Contrairement à son ancien compère au sein d'un Amesoeurs trop tôt sabordé, Neige, dont Alcest est devenu une référence de l'art noir coloré de kystes shoegaze, Fursy Teyssier s'est montré plus "discret" (allusion facile !) ces dernières années, même si son activité de graphiste n'est pas à négliger. Pourtant, nous n'avons pas oublié le rock mélancolique écrit à l'encre délavée d'une vie fanée, qui suintait de "Septembre et ses dernières pensées" et de "Ariettes oubliées", jusqu'alors dernier signe de vie en 2012 de cette précieuse formation. C'est pourquoi aujourd'hui son retour avec - enfin ! - une troisième offrande que nous n'attendions presque plus, est accueilli avec la promesse masochiste de se laisser emporter par un spleen sonore qui ravivera des plaies encore à vif.

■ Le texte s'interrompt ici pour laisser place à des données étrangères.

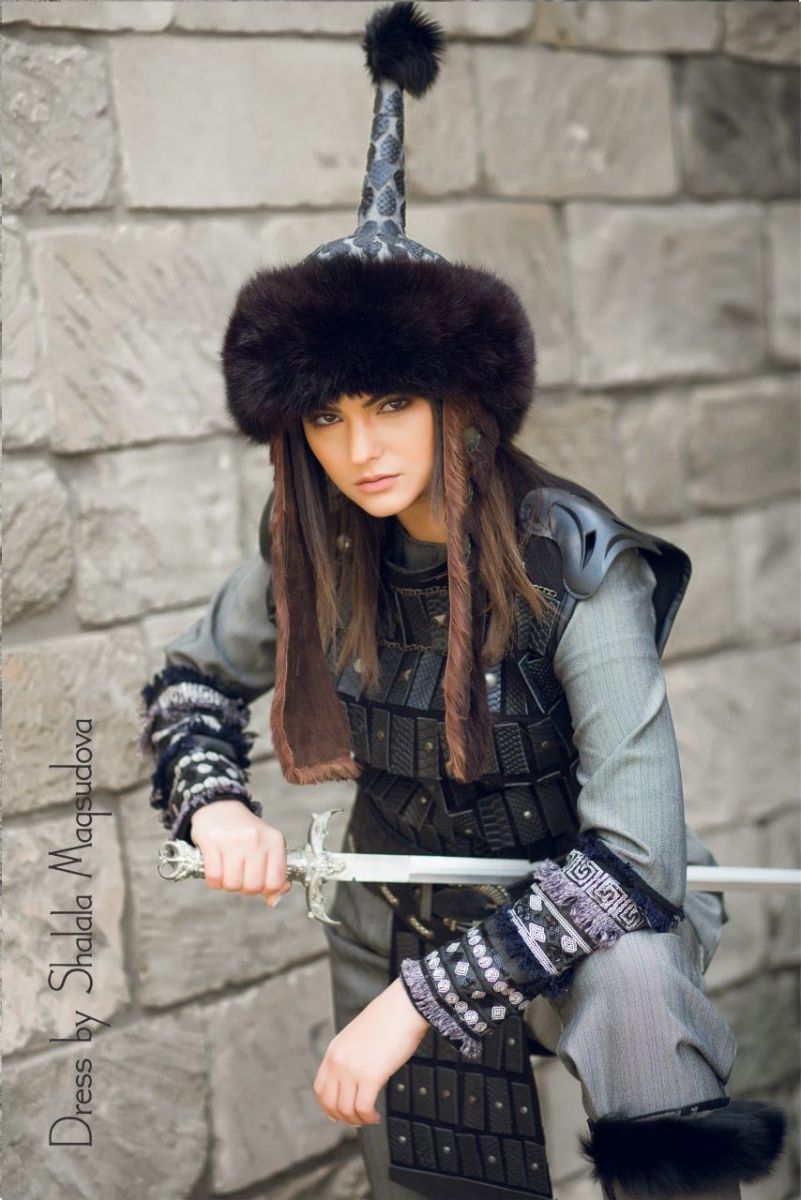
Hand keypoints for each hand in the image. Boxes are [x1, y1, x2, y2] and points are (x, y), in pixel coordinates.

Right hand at [189, 800, 292, 907]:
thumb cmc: (246, 833)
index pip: (276, 882)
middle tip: (241, 875)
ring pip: (232, 884)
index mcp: (275, 841)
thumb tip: (273, 901)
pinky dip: (213, 881)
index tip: (259, 883)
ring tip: (228, 870)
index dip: (266, 890)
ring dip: (227, 885)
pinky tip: (216, 868)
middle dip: (244, 888)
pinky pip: (213, 878)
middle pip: (253, 887)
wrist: (220, 806)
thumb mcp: (267, 847)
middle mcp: (256, 839)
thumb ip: (275, 874)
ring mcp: (234, 840)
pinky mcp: (211, 841)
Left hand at [314, 977, 429, 1126]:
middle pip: (331, 1103)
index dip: (328, 1107)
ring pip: (346, 1109)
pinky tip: (377, 1115)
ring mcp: (352, 1069)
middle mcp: (338, 1061)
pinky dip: (369, 1117)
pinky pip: (363, 1108)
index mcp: (334, 1051)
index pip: (320, 1088)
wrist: (404, 1007)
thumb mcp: (358, 1037)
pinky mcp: (370, 1076)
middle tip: (358, 1120)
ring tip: (370, 1117)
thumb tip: (354, 1079)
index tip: (339, 1114)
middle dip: (344, 1117)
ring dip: (358, 1119)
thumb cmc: (388, 1020)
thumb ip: (350, 1056)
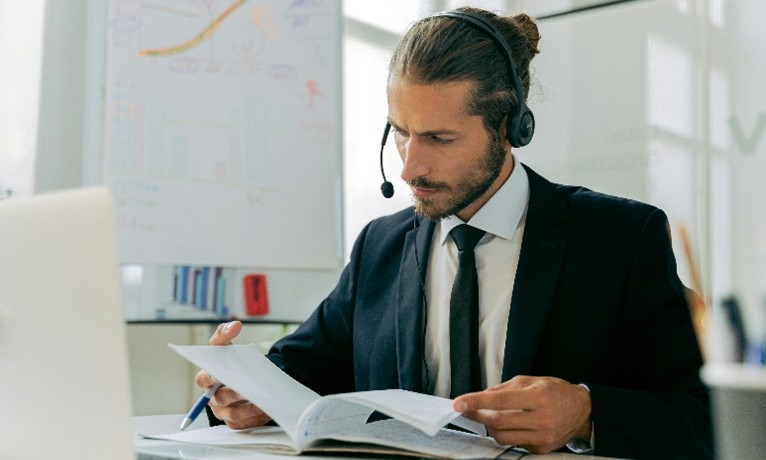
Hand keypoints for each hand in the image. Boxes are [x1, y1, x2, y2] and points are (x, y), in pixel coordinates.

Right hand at [194, 321, 271, 428]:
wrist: (247, 376)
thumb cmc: (232, 361)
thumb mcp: (226, 345)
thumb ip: (225, 332)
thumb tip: (235, 325)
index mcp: (207, 379)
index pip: (204, 379)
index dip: (212, 377)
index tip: (223, 374)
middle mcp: (212, 398)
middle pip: (221, 398)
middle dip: (235, 392)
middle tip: (249, 387)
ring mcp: (223, 412)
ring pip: (233, 415)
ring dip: (248, 408)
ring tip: (263, 399)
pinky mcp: (236, 423)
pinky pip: (244, 424)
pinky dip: (255, 417)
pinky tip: (267, 408)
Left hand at [453, 375, 591, 453]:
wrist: (581, 411)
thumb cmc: (556, 392)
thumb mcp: (531, 380)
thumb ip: (504, 388)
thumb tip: (480, 396)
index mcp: (538, 397)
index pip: (500, 400)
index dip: (476, 402)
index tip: (460, 402)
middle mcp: (541, 419)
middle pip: (498, 421)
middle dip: (476, 415)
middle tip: (466, 408)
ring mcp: (541, 436)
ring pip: (502, 436)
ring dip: (488, 426)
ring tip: (487, 416)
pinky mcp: (540, 449)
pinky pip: (513, 443)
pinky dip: (505, 433)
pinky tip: (508, 424)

Recentré autour du duo que l'homme anime avec Audrey Hadorn depuis le départ du batteur Winterhaller trop occupé par Alcest, Les Discrets propose avec "Prédateurs" la bande-son d'un film sombre et intimiste dont le récit se déroule à l'intérieur d'un train. Chaque titre correspond à un arrêt dans un lieu que le héros observe à travers la vitre. Cette approche conceptuelle dicte la dimension fortement cinématique d'un voyage qui s'égrène en coulant le long de voies de chemin de fer, bercé par les cahots d'un wagon balayé par la pluie.
A son écoute, on imagine ces gares sinistres, hantées par des silhouettes furtives, ces paysages détrempés, hachurés d'un ciel bas. La vie défile avec son cortège de regrets et de tristesse dans la fenêtre constellée de tâches pluvieuses. Encadré par deux pistes instrumentales, l'album s'enfonce un peu plus à chaque halte dans une mélancolie épaisse et terreuse que labourent le chant émotionnel de Fursy Teyssier et des arrangements hypnotiques, cependant que la guitare cendreuse se fait tour à tour plombée ('Le Reproche) ou plus pointilliste ('Les Amis de Minuit').
Si 'Virée Nocturne', au son duquel le train se met en branle, semble léger, très vite, le ton s'obscurcit ('Vanishing Beauties') et à partir du funéraire 'Fleur des Murailles', l'opus se pare d'un tenace et désespéré linceul qui culmine lors de 'Rue Octavio Mey' d'une sourde beauté, qui voit tous les remords être convoqués sous la pluie d'une urbanité sinistre.
Si certains voyages sont interminables, ce n'est pas le cas de celui-ci qui passe au contraire trop vite, au point de sentir le besoin de rester à bord de ce train fantomatique. Ni misérable ni plaintif, "Prédateurs" trouve le ton juste, œuvre très personnelle d'une poésie introspective.